---- EXERCISE DATA

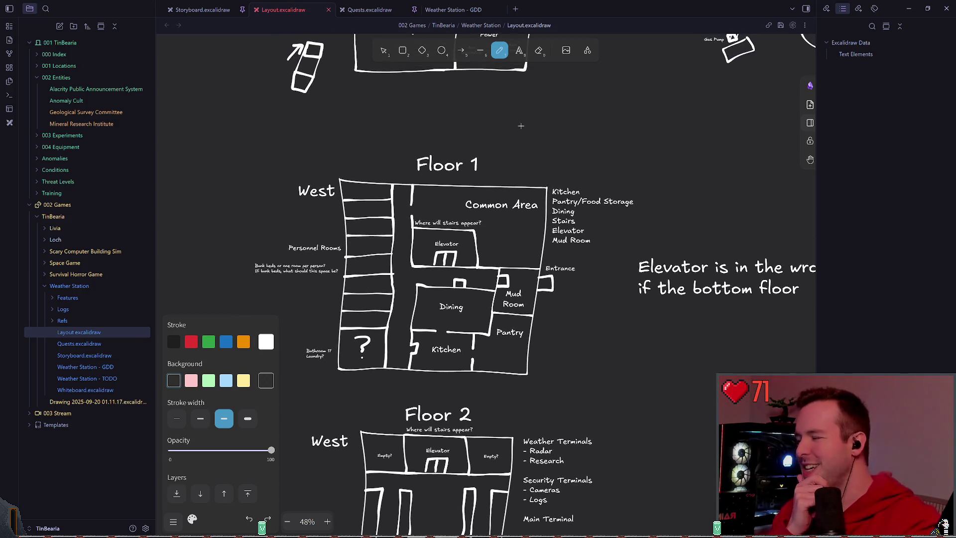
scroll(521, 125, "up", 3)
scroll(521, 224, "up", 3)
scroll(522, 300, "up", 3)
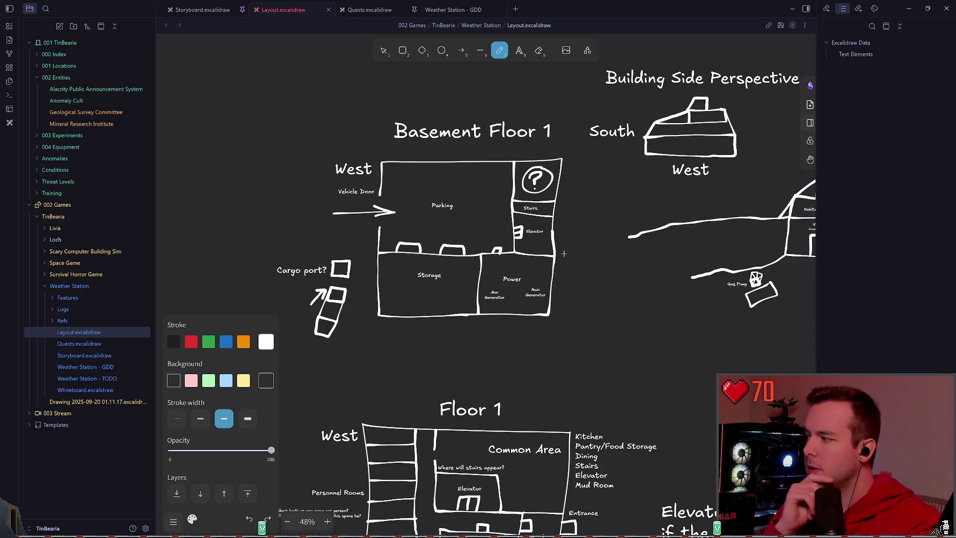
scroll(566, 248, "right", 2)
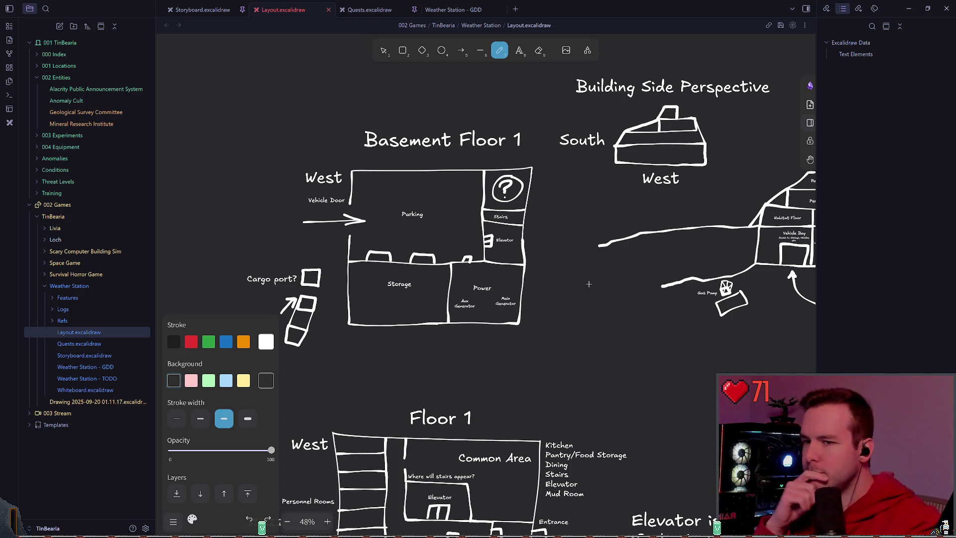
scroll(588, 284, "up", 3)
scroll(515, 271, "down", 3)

--------

TASK REQUIREMENTS = What is needed is an exact copy of all the data, with no images in it.

TASK OUTPUT =
scroll(521, 125, "up", 3)
scroll(521, 224, "up", 3)
scroll(522, 300, "up", 3)
scroll(566, 248, "right", 2)
scroll(588, 284, "up", 3)
scroll(515, 271, "down", 3)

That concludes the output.